Beauty & Wellness Q1 Results
Beauty & Wellness operating loss was $193.2 million compared to operating income of $14.9 million a year ago. Operating loss in the first quarter of fiscal 2026 included $195.3 million of pre-tax impairment charges and $1.7 million of CEO succession costs. Adjusted operating income decreased 66.8 percent to $7.3 million, or 3.7 percent of segment sales, compared to $21.9 million, or 10.0 percent of segment sales. The segment includes Vicks, Braun, Honeywell, PUR, Hot Tools, Drybar, Curlsmith, Revlon and Olive & June.
Second-Quarter Outlook
Helen of Troy expects consolidated net sales revenue in the current second quarter in the range of $408 million to $432 million, which implies a decline of 14.0 percent to 8.9 percent, year over year. Analysts’ consensus target had been $475.1 million. Home & Outdoor sales are expected to decline in the range of 16.5 percent to 11.5 percent while Beauty & Wellness sales are projected decline in the range of 11.3 percent to 6.1 percent year over year.
Earnings on an adjusted basis are expected in the range of 45 cents to 60 cents, below analysts’ consensus target of $1.16.
Tracy Schuerman, interim CFO, said, “Our adjusted EPS outlook includes expected margin compression due to the impact of the more promotional environment, consumer trade down behavior, less favorable mix, higher direct tariff-related costs and unfavorable operating leverage, partially offset by lower commodity and product costs driven by our Project Pegasus initiative.”
She said that in response to unfavorable operating leverage, Helen of Troy is taking steps to reduce costs and expects to normalize SG&A ratio to approximately 37 percent to 38 percent for the remaining three quarters of the fiscal year. Schuerman said, “We anticipate a more pronounced improvement in the second half, supported by our seasonal revenue patterns, easing tariff to trade disruptions and the impact of our price increases to retail on our SG&A ratio.”
Tariff Update
To mitigate the company’s risk of ongoing exposure to tariffs, Helen of Troy said it has initiated significant efforts to diversify its production outside of China into regions where it expects tariffs or overall costs to be lower and to source the same product in more than one region, to the extent it is possible and not cost-prohibitive. The company now expects to reduce its cost of goods sold exposed to China tariffs to less than 25 percent by the end of fiscal 2026. Schuerman said its estimated end exposure increased from 20 percent to 25 percent since the company’s last earnings call, primarily due to updated timing for the Southeast Asia transition and revisions to its inventory strategy, which was originally developed under the assumption of a 145 percent tariff.

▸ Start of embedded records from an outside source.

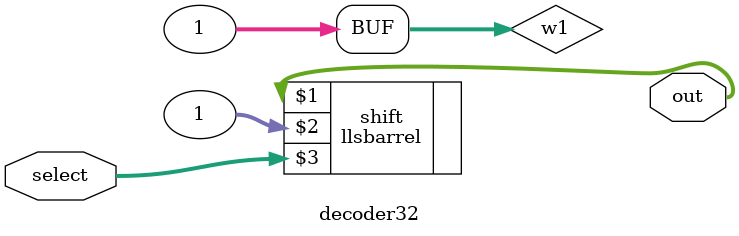
<source format=v>
module decoder32(select, out);
    input [4:0] select;
    output [31:0] out; 
    wire [31:0] w1; 
    assign w1 = 1; 


    llsbarrel shift(out, w1, select); 

endmodule
</source>
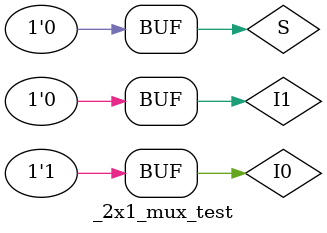
<source format=v>
`define DELAY 20
module _2x1_mux_test(); 
reg  I0, I1, S;
wire RES;

_2x1_mux T(.I0(I0), .I1(I1), .S(S), .RES(RES));

initial begin
I0 = 1'b0; I1 = 1'b0; S = 1'b1;
#`DELAY;
I0 = 1'b0; I1 = 1'b1; S = 1'b1;
#`DELAY;
I0 = 1'b1; I1 = 1'b0; S = 1'b1;
#`DELAY;
I0 = 1'b1; I1 = 1'b0; S = 1'b0;
end
 
 
initial 
begin
$monitor("2x1 MUX Test: RESULT = %1b, I0 = %1b, I1 = %1b, S = %1b", RES, I0, I1, S);
end
 
endmodule
</source>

Other mitigation actions, which include cost reductions from suppliers and price increases to customers on products subject to tariffs, are also being pursued.
“With tariff now at 30 percent and pricing actions underway, retailers remain focused on in-line goods to avoid shelf disruptions, prompting a corresponding change in our sourcing approach,” said Schuerman. “Looking ahead to fiscal 2027, we expect continued progress to further reduce our exposure to China tariffs on U.S. imports to approximately 15 percent. In parallel, we continue to expect that over 40 percent of our U.S. down purchases sourced in China will be dual sourced and available from other regions by the end of fiscal 2026, increasing to over 60 percent by the end of fiscal 2027, positioning us to offer with greater control, flexibility and an increasingly dynamic global environment.”